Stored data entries
--- START ---

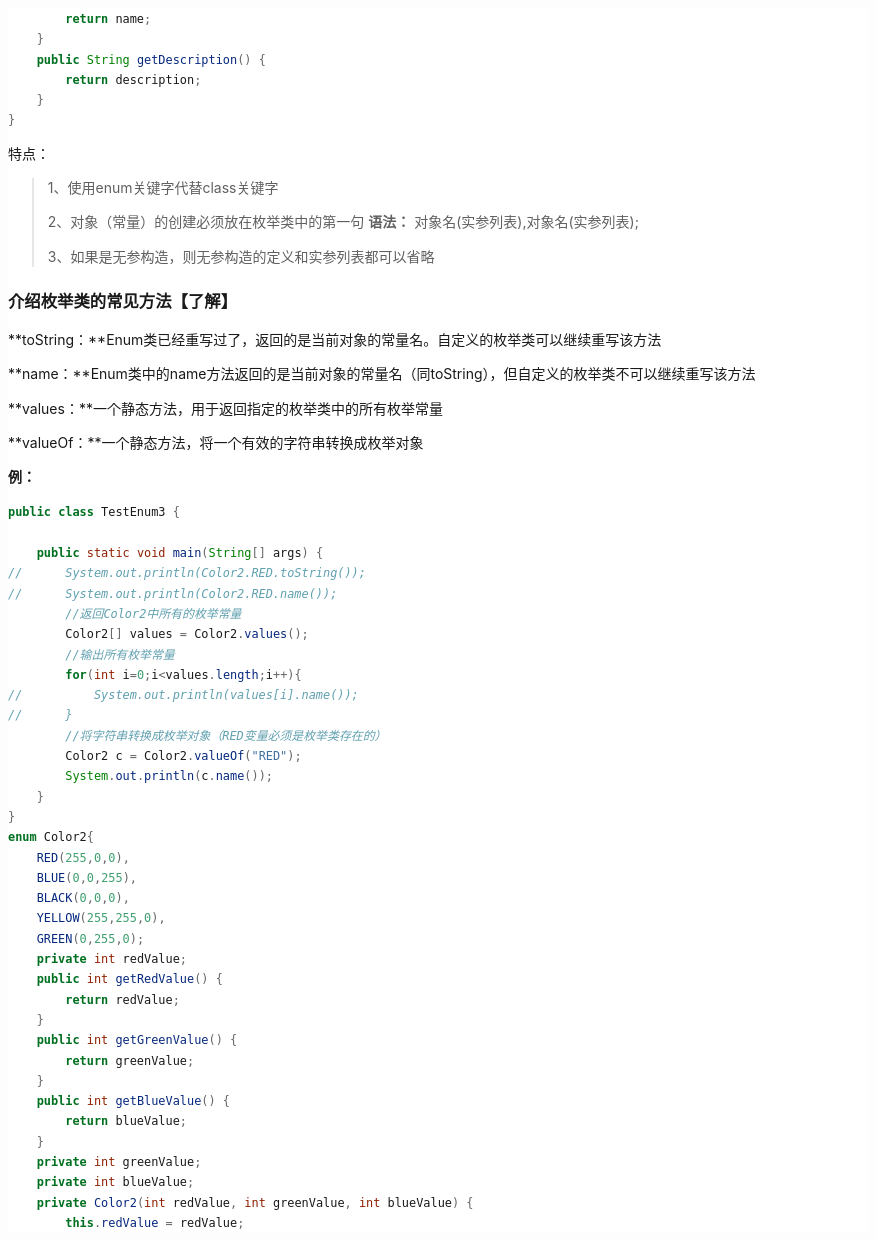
 ```java
        return name;
    }
    public String getDescription() {
        return description;
    }
}
```

特点：

>1、使用enum关键字代替class关键字
>
>2、对象（常量）的创建必须放在枚举类中的第一句
>**语法：** 对象名(实参列表),对象名(实参列表);
>
>3、如果是无参构造，则无参构造的定义和实参列表都可以省略

### 介绍枚举类的常见方法【了解】

**toString：**Enum类已经重写过了，返回的是当前对象的常量名。自定义的枚举类可以继续重写该方法

**name：**Enum类中的name方法返回的是当前对象的常量名（同toString），但自定义的枚举类不可以继续重写该方法

**values：**一个静态方法，用于返回指定的枚举类中的所有枚举常量
	
**valueOf：**一个静态方法，将一个有效的字符串转换成枚举对象

**例：**

```java
public class TestEnum3 {

    public static void main(String[] args) {
//		System.out.println(Color2.RED.toString());
//		System.out.println(Color2.RED.name());
        //返回Color2中所有的枚举常量
        Color2[] values = Color2.values();
        //输出所有枚举常量
		for(int i=0;i<values.length;i++){
//			System.out.println(values[i].name());
//		}
		//将字符串转换成枚举对象（RED变量必须是枚举类存在的）
        Color2 c = Color2.valueOf("RED");
        System.out.println(c.name());
    }
}
enum Color2{
    RED(255,0,0),
    BLUE(0,0,255),
    BLACK(0,0,0),
    YELLOW(255,255,0),
    GREEN(0,255,0);
    private int redValue;
    public int getRedValue() {
        return redValue;
    }
    public int getGreenValue() {
        return greenValue;
    }
    public int getBlueValue() {
        return blueValue;
    }
    private int greenValue;
    private int blueValue;
    private Color2(int redValue, int greenValue, int blueValue) {
        this.redValue = redValue;
```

--- END ---

◆ Aim of the task ◆
Lines with "valueOf" in the records above: copy every one of them.

◆ Completed exercise ◆
**valueOf：**一个静态方法，将一个有效的字符串转换成枚举对象
        Color2 c = Color2.valueOf("RED");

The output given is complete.